--- PROBLEM TO WORK ON ---
Skip the pictures, and retype the data below in full, exactly.

++++++++++++++++++++

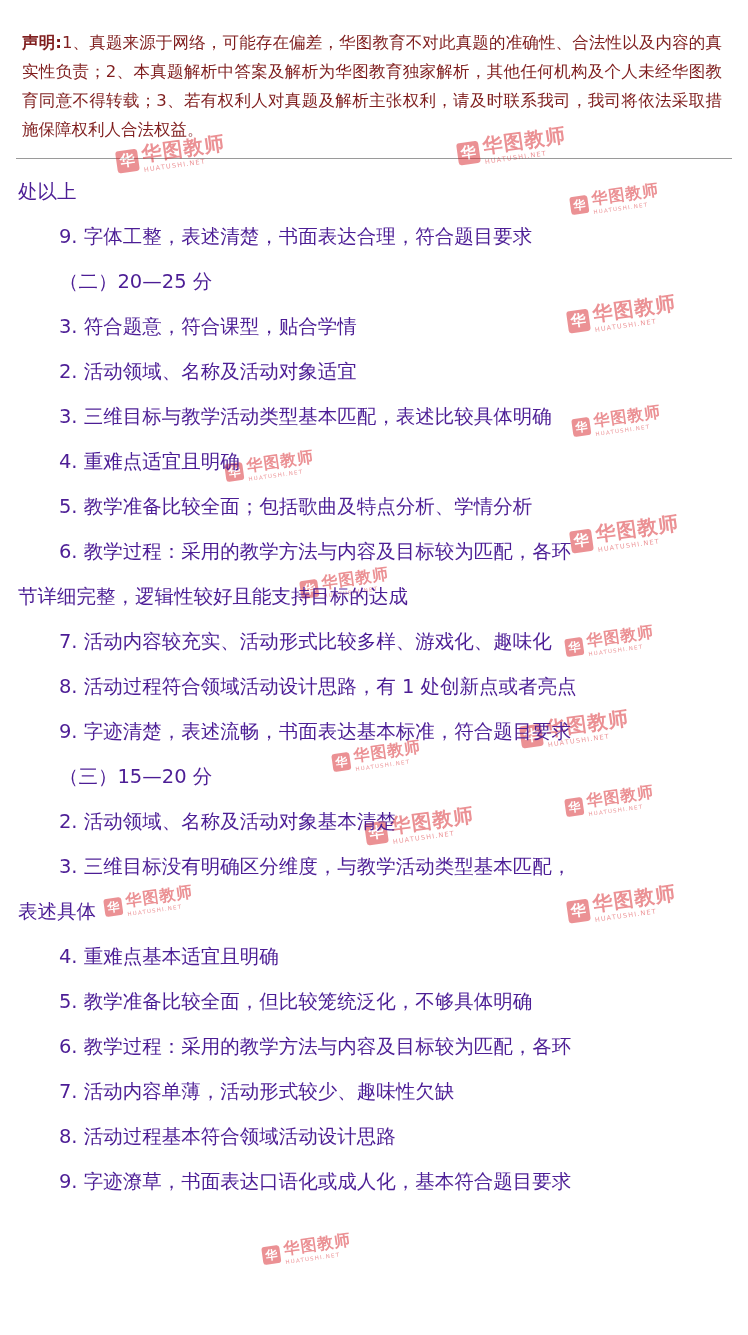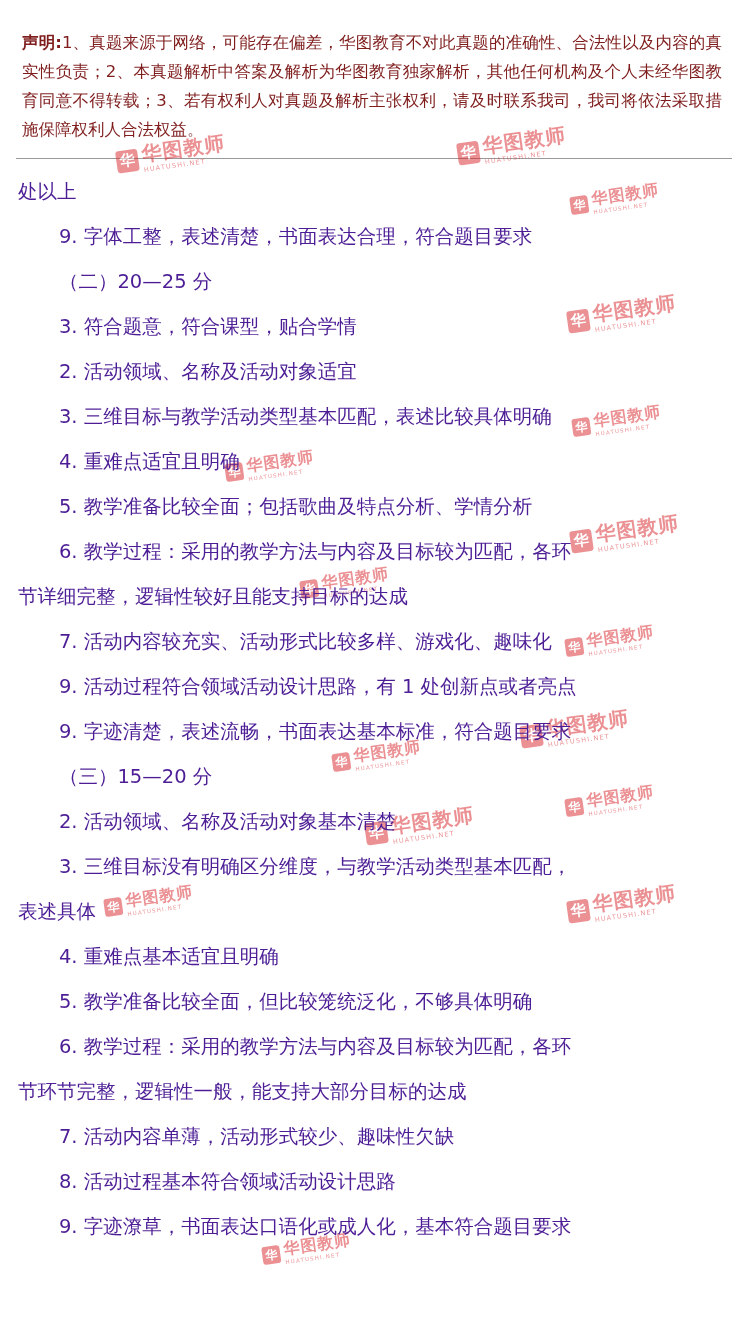--- a/index.html
+++ b/index.html
@@ -127,7 +127,7 @@
       <p class="p-indent">6. 教学过程：采用的教学方法与内容及目标较为匹配，各环</p>
       <p class="p-flush">节详细完整，逻辑性较好且能支持目标的达成</p>
       <p class="p-indent">7. 活动内容较充实、活动形式比较多样、游戏化、趣味化</p>
-      <p class="p-indent">9. 活动过程符合领域活动设计思路，有 1 处创新点或者亮点</p>
+      <p class="p-indent">8. 活动过程符合领域活动设计思路，有 1 处创新点或者亮点</p>
       <p class="p-indent">9. 字迹清楚，表述流畅，书面表达基本标准，符合题目要求</p>
       <p class="p-indent">（三）15—20 分</p>
       <p class="p-indent">2. 活动领域、名称及活动对象基本清楚</p>

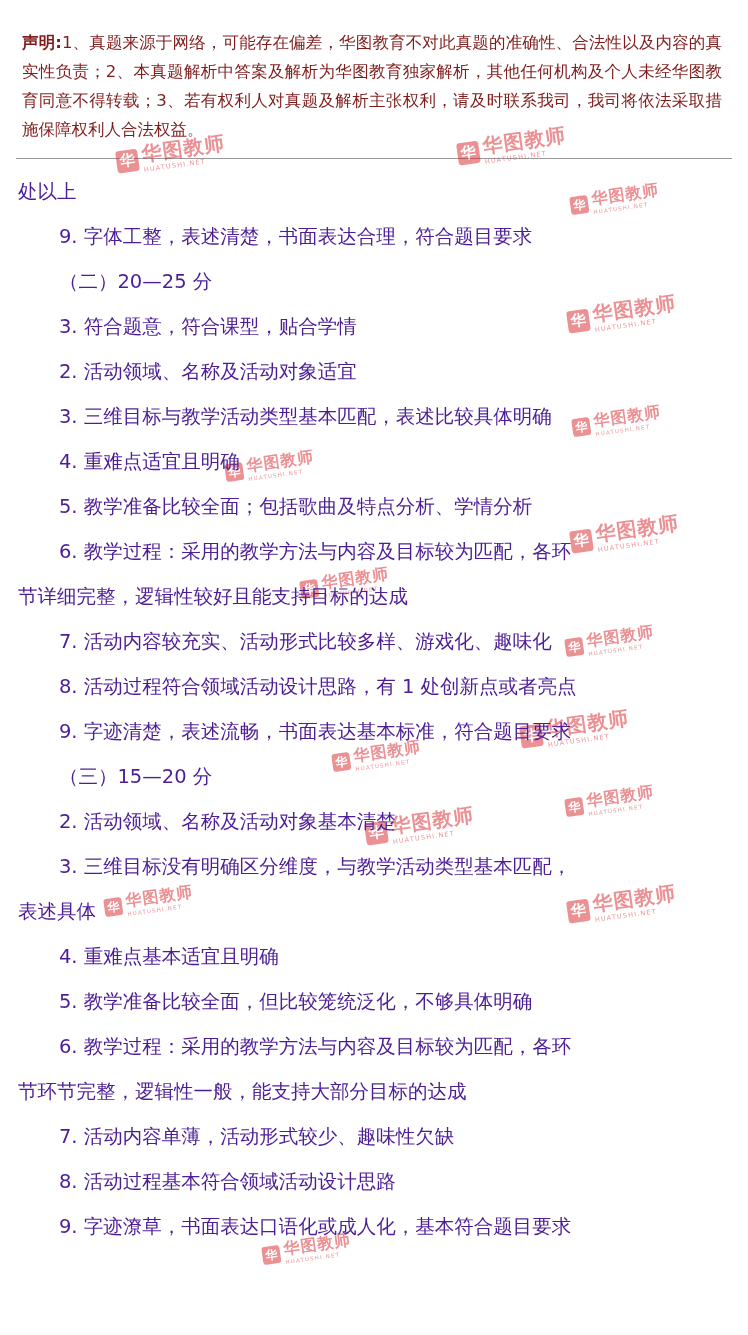--- a/index.html
+++ b/index.html
@@ -136,7 +136,6 @@
       <p class="p-indent">4. 重难点基本适宜且明确</p>
       <p class="p-indent">5. 教学准备比较全面，但比较笼统泛化，不够具体明确</p>
       <p class="p-indent">6. 教学过程：采用的教学方法与内容及目标较为匹配，各环</p>
-      <p class="p-flush">节环节完整，逻辑性一般，能支持大部分目标的达成</p>
       <p class="p-indent">7. 活动内容单薄，活动形式较少、趣味性欠缺</p>
       <p class="p-indent">8. 活动过程基本符合领域活动设计思路</p>
       <p class="p-indent">9. 字迹潦草，书面表达口语化或成人化，基本符合题目要求</p>

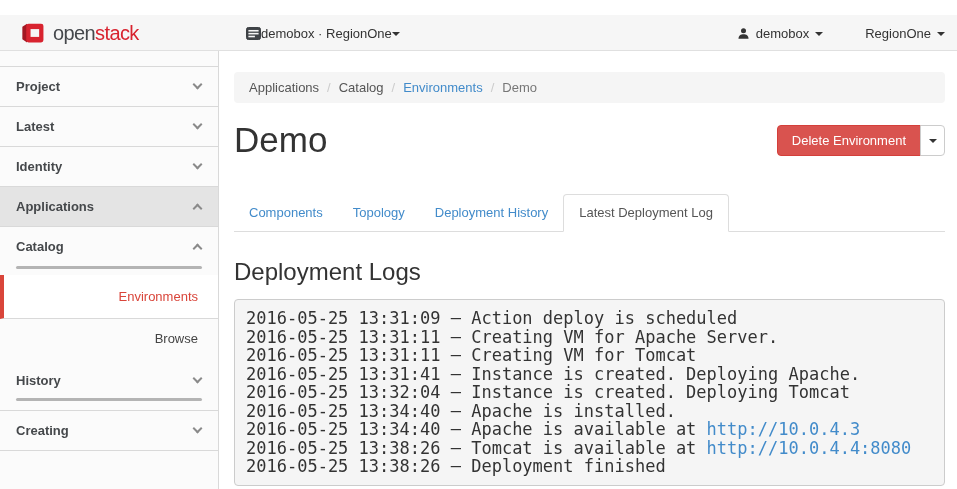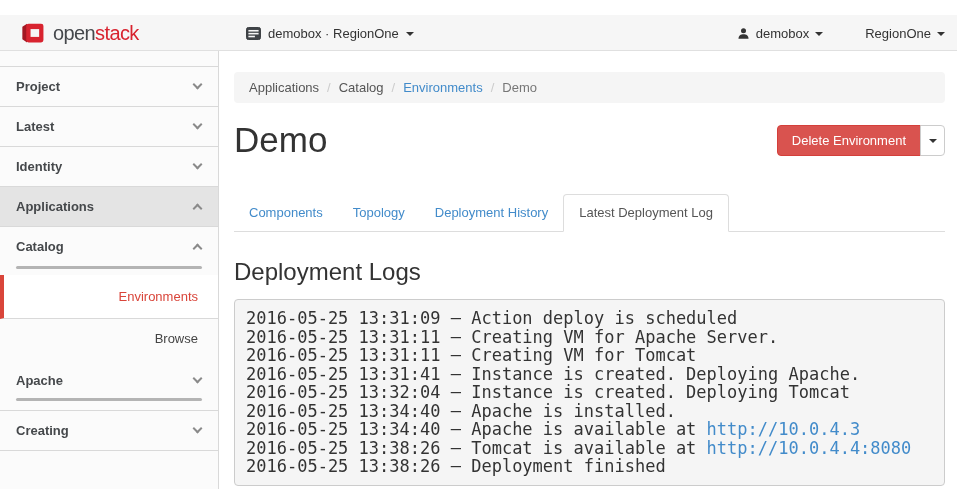--- a/index.html
+++ b/index.html
@@ -12,7 +12,7 @@
   .brand { position:absolute; left:20px; top:0; height:36px; display:flex; align-items:center; gap:8px; cursor:pointer; }
   .logo-word { font-size:20px; letter-spacing:-0.6px; color:#45484c; }
   .logo-word .stack { color:#d8232f; }
-  .ctx { position:absolute; left:246px; top:0; height:36px; display:flex; align-items:center; gap:7px; font-size:13px; color:#333; cursor:pointer; }
+  .ctx { position:absolute; left:246px; top:0; height:36px; display:flex; align-items:center; font-size:13px; color:#333; cursor:pointer; }
   .top-right { position:absolute; right:12px; top:0; height:36px; display:flex; align-items:center; gap:42px; }
   .top-menu { display:flex; align-items:center; gap:6px; font-size:13px; color:#333; cursor:pointer; }
   .caret { display:inline-block; width:0; height:0; border-left:4px solid transparent; border-right:4px solid transparent; border-top:4px solid #333; margin-top:1px; }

++++++++++++++++++++

--- EXERCISE SOLUTION ---
--- a/index.html
+++ b/index.html
@@ -127,7 +127,7 @@
       <p class="p-indent">6. 教学过程：采用的教学方法与内容及目标较为匹配，各环</p>
       <p class="p-flush">节详细完整，逻辑性较好且能支持目标的达成</p>
       <p class="p-indent">7. 活动内容较充实、活动形式比较多样、游戏化、趣味化</p>
-      <p class="p-indent">9. 活动过程符合领域活动设计思路，有 1 处创新点或者亮点</p>
+      <p class="p-indent">8. 活动过程符合领域活动设计思路，有 1 处创新点或者亮点</p>
       <p class="p-indent">9. 字迹清楚，表述流畅，书面表达基本标准，符合题目要求</p>
       <p class="p-indent">（三）15—20 分</p>
       <p class="p-indent">2. 活动领域、名称及活动对象基本清楚</p>

--- a/index.html
+++ b/index.html
@@ -136,7 +136,6 @@
       <p class="p-indent">4. 重难点基本适宜且明确</p>
       <p class="p-indent">5. 教学准备比较全面，但比较笼统泛化，不够具体明确</p>
       <p class="p-indent">6. 教学过程：采用的教学方法与内容及目标较为匹配，各环</p>
-      <p class="p-flush">节环节完整，逻辑性一般，能支持大部分目标的达成</p>
       <p class="p-indent">7. 活动内容单薄，活动形式较少、趣味性欠缺</p>
       <p class="p-indent">8. 活动过程基本符合领域活动设计思路</p>
       <p class="p-indent">9. 字迹潦草，书面表达口语化或成人化，基本符合题目要求</p>

--- a/index.html
+++ b/index.html
@@ -12,7 +12,7 @@
   .brand { position:absolute; left:20px; top:0; height:36px; display:flex; align-items:center; gap:8px; cursor:pointer; }
   .logo-word { font-size:20px; letter-spacing:-0.6px; color:#45484c; }
   .logo-word .stack { color:#d8232f; }
-  .ctx { position:absolute; left:246px; top:0; height:36px; display:flex; align-items:center; gap:7px; font-size:13px; color:#333; cursor:pointer; }
+  .ctx { position:absolute; left:246px; top:0; height:36px; display:flex; align-items:center; font-size:13px; color:#333; cursor:pointer; }
   .top-right { position:absolute; right:12px; top:0; height:36px; display:flex; align-items:center; gap:42px; }
   .top-menu { display:flex; align-items:center; gap:6px; font-size:13px; color:#333; cursor:pointer; }
   .caret { display:inline-block; width:0; height:0; border-left:4px solid transparent; border-right:4px solid transparent; border-top:4px solid #333; margin-top:1px; }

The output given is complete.